5. Act of July 31, 1968, P.L. 805, as amended, 53 P.S. §§ 10101–11202; Section 617.2 was added by the Act of December 21, 1988, P.L. 1329.
6. The Soppicks also argue that their appeal of the penalty action barred the Borough from imposing daily fines.
7. Section 616.1 provides:(a) If it appears to the municipality that a violation of any zoning ordinance enacted under this act or prior enabling laws has occurred, the municipality shall initiate enforcement proceedings by sending an enforcement notice as provided in this section.(b) The enforcement notice shall be sent to the owner of record of the parcel on which the violation has occurred, to any person who has filed a written request to receive enforcement notices regarding that parcel, and to any other person requested in writing by the owner of record.(c) An enforcement notice shall state at least the following:(1) The name of the owner of record and any other person against whom the municipality intends to take action.(2) The location of the property in violation.(3) The specific violation with a description of the requirements which have not been met, citing in each instance the applicable provisions of the ordinance.(4) The date before which the steps for compliance must be commenced and the date before which the steps must be completed.(5) That the recipient of the notice has the right to appeal to the zoning hearing board within a prescribed period of time in accordance with procedures set forth in the ordinance.(6) That failure to comply with the notice within the time specified, unless extended by appeal to the zoning hearing board, constitutes a violation, with possible sanctions clearly described.(d) In any appeal of an enforcement notice to the zoning hearing board, the municipality shall have the responsibility of presenting its evidence first.(e) Any filing fee paid by a party to appeal an enforcement notice to the zoning hearing board shall be returned to the appealing party by the municipality if the zoning hearing board or any court in a subsequent appeal rules in the appealing party's favor.53 P.S. § 10616.1, added by Section 60 of the Act of December 21, 1988, P.L. 1329.

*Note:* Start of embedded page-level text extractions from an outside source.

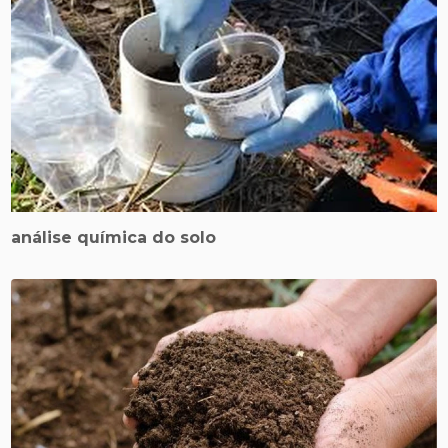
análise química do solo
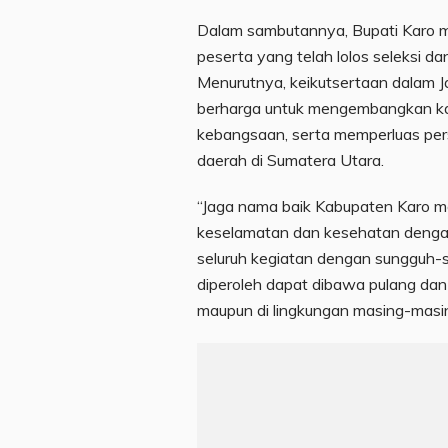
Dalam sambutannya, Bupati Karo 
peserta yang telah lolos seleksi d
Menurutnya, keikutsertaan dalam
berharga untuk mengembangkan k
kebangsaan, serta memperluas per
daerah di Sumatera Utara.
“Jaga nama baik Kabupaten Karo me
keselamatan dan kesehatan dengan
seluruh kegiatan dengan sungguh-
diperoleh dapat dibawa pulang da
maupun di lingkungan masing-masin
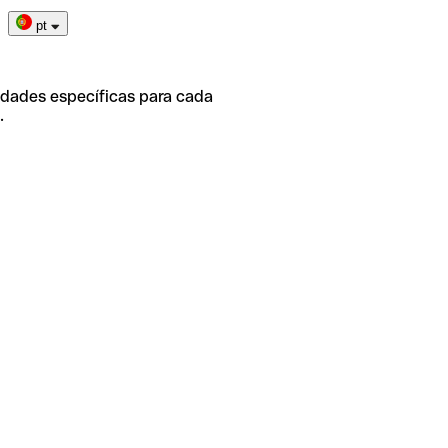
pt
idades específicas para cada
.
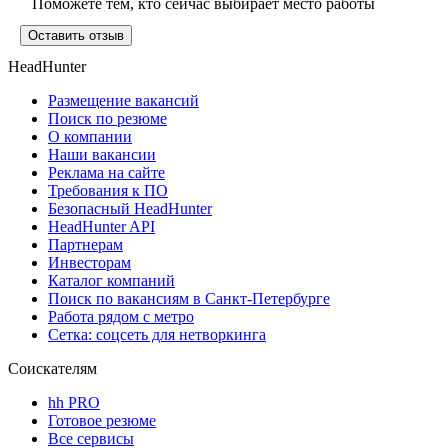
Поможете тем, кто сейчас выбирает место работы
Оставить отзыв
HeadHunter
Размещение вакансий
Поиск по резюме
О компании
Наши вакансии
Реклама на сайте
Требования к ПО
Безопасный HeadHunter
HeadHunter API
Партнерам
Инвесторам
Каталог компаний
Поиск по вакансиям в Санкт-Петербурге
Работа рядом с метро
Сетка: соцсеть для нетворкинга
Соискателям
hh PRO
Готовое резюме
Все сервисы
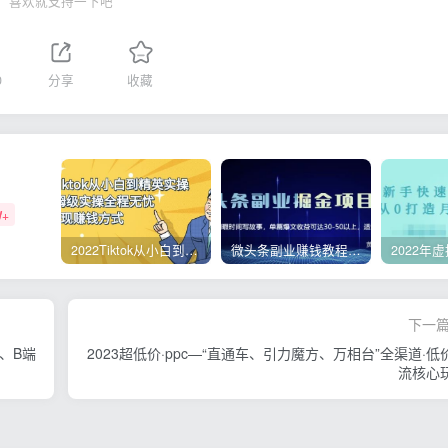
喜欢就支持一下吧
0
分享
收藏
W+
2022Tiktok从小白到精英实操，0-1保姆级实操全程无忧，多种变现赚钱方式
微头条副业赚钱教程，项目单号单天做到50-100+收益
下一
稿、B端
2023超低价·ppc—“直通车、引力魔方、万相台”全渠道·低
流核心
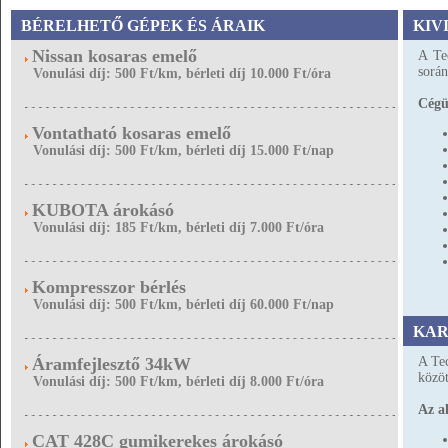
BÉRELHETŐ GÉPEK ÉS ÁRAIK
KIV
Nissan kosaras emelő
A Tec
során
Vonulási díj: 500 Ft/km, bérleti díj 10.000 Ft/óra
Cégün
Vontatható kosaras emelő
Vonulási díj: 500 Ft/km, bérleti díj 15.000 Ft/nap
KUBOTA árokásó
Vonulási díj: 185 Ft/km, bérleti díj 7.000 Ft/óra
Kompresszor bérlés
Vonulási díj: 500 Ft/km, bérleti díj 60.000 Ft/nap
KAR
Áramfejlesztő 34kW
A Tec
közöt
Vonulási díj: 500 Ft/km, bérleti díj 8.000 Ft/óra
Az a
CAT 428C gumikerekes árokásó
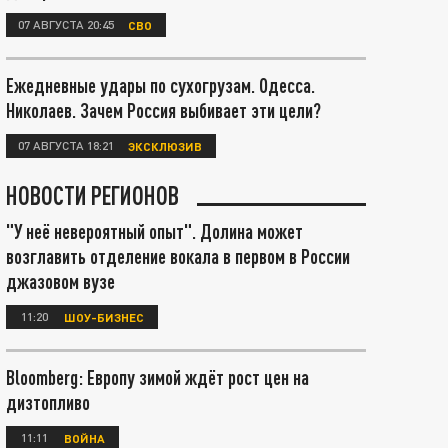
07 АВГУСТА 20:45
СВО
Ежедневные удары по сухогрузам. Одесса.
Николаев. Зачем Россия выбивает эти цели?
07 АВГУСТА 18:21
ЭКСКЛЮЗИВ
НОВОСТИ РЕГИОНОВ
"У неё невероятный опыт". Долина может
возглавить отделение вокала в первом в России
джазовом вузе
11:20
ШОУ-БИЗНЕС
Bloomberg: Европу зимой ждёт рост цен на
дизтопливо
11:11
ВОЙНА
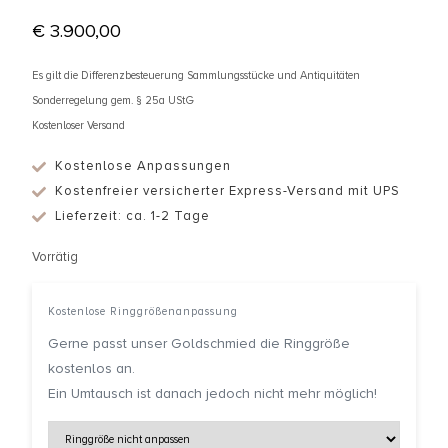
€
3.900,00
Es gilt die Differenzbesteuerung Sammlungsstücke und Antiquitäten
Sonderregelung gem. § 25a UStG
Kostenloser Versand
Kostenlose Anpassungen
Kostenfreier versicherter Express-Versand mit UPS
Lieferzeit: ca. 1-2 Tage
Vorrätig
Kostenlose Ringgrößenanpassung
Gerne passt unser Goldschmied die Ringgröße
kostenlos an.
Ein Umtausch ist danach jedoch nicht mehr möglich!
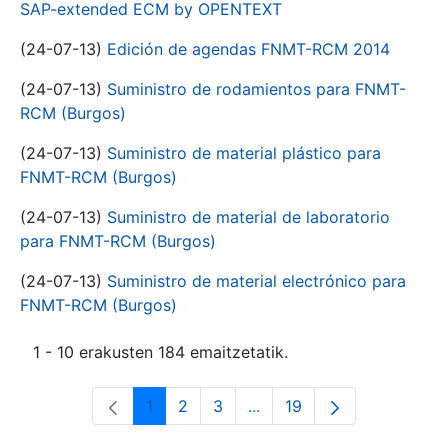
SAP-extended ECM by OPENTEXT
(24-07-13)
Edición de agendas FNMT-RCM 2014
(24-07-13)
Suministro de rodamientos para FNMT-
RCM (Burgos)
(24-07-13)
Suministro de material plástico para
FNMT-RCM (Burgos)
(24-07-13)
Suministro de material de laboratorio
para FNMT-RCM (Burgos)
(24-07-13)
Suministro de material electrónico para
FNMT-RCM (Burgos)
1 - 10 erakusten 184 emaitzetatik.
1
2
3
...
19
Orrialdea
Orrialdea
Orrialdea
Intermediate Pages Use T
Orrialdea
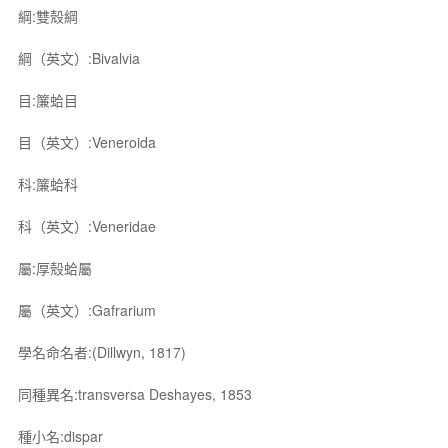
綱:雙殼綱
綱（英文）:Bivalvia
目:簾蛤目
目（英文）:Veneroida
科:簾蛤科
科（英文）:Veneridae
屬:厚殼蛤屬
屬（英文）:Gafrarium
學名命名者:(Dillwyn, 1817)
同種異名:transversa Deshayes, 1853
種小名:dispar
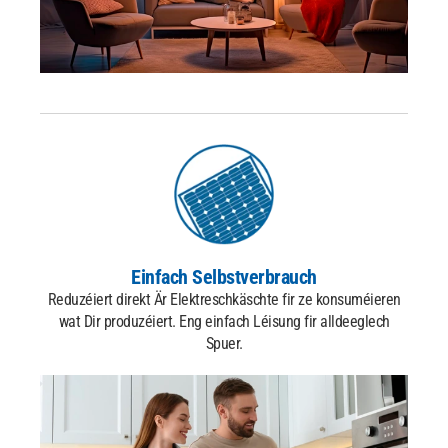
Einfach Selbstverbrauch
Reduzéiert direkt Är Elektreschkäschte fir ze konsuméieren
wat Dir produzéiert.
Eng einfach Léisung fir alldeeglech
Spuer.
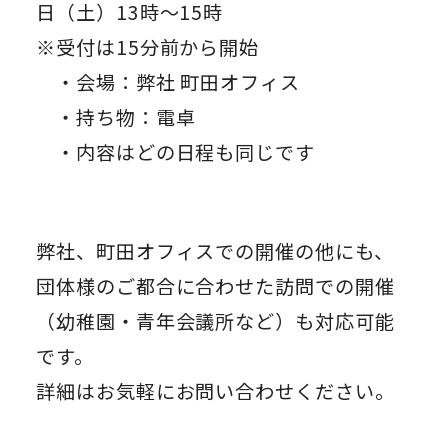
日（土）13時～15時
※受付は15分前から開始
・会場：弊社 町田オフィス
・持ち物：電卓
・内容はどの日程も同じです
弊社、町田オフィスでの開催の他にも、
団体様のご都合に合わせた訪問での開催
（幼稚園・青年会議所など）も対応可能
です。
詳細はお気軽にお問い合わせください。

8. Pursuant to Commonwealth Court Internal Operating Procedures § 414(a), 210 Pa. Code § 69.414(a), an unreported opinion of this Court may be cited for its persuasive value and not as binding precedent.
9. Added by Section 101 of the Act of December 21, 1988, P.L. 1329.
10. In Woll, this Court stated “there was nothing for the magisterial district judge to act upon unless and until a violation was conclusively established through the appeal process.” Woll, 948 A.2d at 938 (citation omitted). We noted that the violation had not been conclusively established “in light of Landowners' appeal to this Court and will not be until their appeal as of right is exhausted.” Id.